**What is expected:** Exclude all pictures. Then restate, word for word, the entries from the first line through the line that contains "Калужскую, Тульскую, Рязанскую, Тамбовскую, О".

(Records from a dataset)
════════

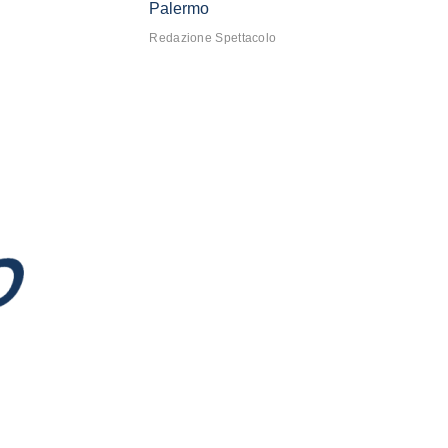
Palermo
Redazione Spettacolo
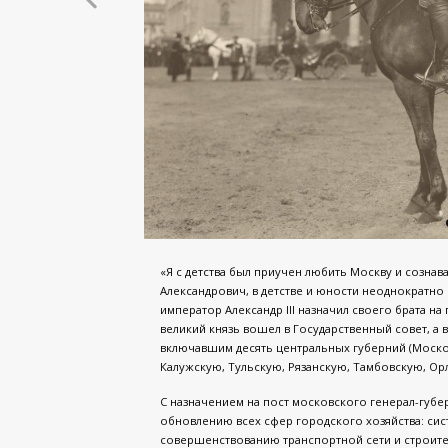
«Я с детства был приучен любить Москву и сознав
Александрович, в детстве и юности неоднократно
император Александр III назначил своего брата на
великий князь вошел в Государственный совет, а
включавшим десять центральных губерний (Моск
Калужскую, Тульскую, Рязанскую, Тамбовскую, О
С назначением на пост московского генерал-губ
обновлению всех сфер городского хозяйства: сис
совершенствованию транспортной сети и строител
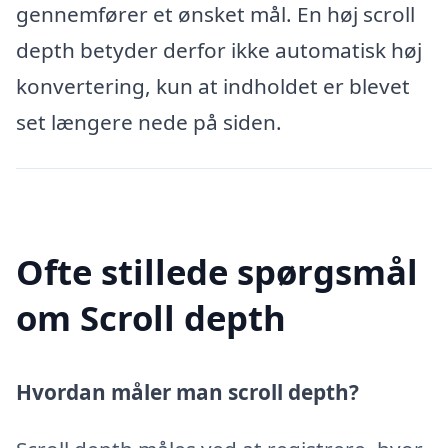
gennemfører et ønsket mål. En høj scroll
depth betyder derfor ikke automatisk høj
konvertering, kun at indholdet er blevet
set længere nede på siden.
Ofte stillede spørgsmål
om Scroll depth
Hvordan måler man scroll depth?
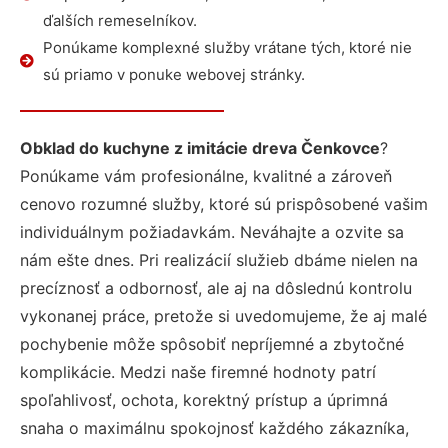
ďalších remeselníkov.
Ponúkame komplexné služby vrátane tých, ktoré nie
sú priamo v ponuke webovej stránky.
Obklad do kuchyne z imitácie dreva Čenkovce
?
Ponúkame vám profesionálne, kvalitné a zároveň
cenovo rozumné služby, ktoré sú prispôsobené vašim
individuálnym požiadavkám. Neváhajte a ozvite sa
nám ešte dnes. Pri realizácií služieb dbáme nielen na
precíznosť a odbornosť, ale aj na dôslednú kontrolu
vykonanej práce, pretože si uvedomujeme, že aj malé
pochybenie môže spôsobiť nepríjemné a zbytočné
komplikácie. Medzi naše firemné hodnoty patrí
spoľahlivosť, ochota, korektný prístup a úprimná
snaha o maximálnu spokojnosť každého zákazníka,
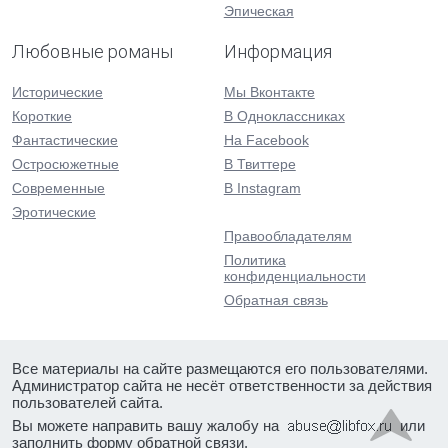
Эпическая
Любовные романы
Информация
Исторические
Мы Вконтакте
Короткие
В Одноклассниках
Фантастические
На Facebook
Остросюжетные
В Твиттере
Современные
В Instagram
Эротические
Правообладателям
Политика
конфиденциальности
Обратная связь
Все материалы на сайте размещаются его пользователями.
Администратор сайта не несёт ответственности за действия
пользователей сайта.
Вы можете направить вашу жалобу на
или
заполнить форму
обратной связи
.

════════

**Response to this exercise:**
Palermo
Redazione Spettacolo
«Я с детства был приучен любить Москву и сознав
Александрович, в детстве и юности неоднократно
император Александр III назначил своего брата на
великий князь вошел в Государственный совет, а
включавшим десять центральных губерний (Моск
Калужскую, Тульскую, Рязанскую, Тамбовскую, О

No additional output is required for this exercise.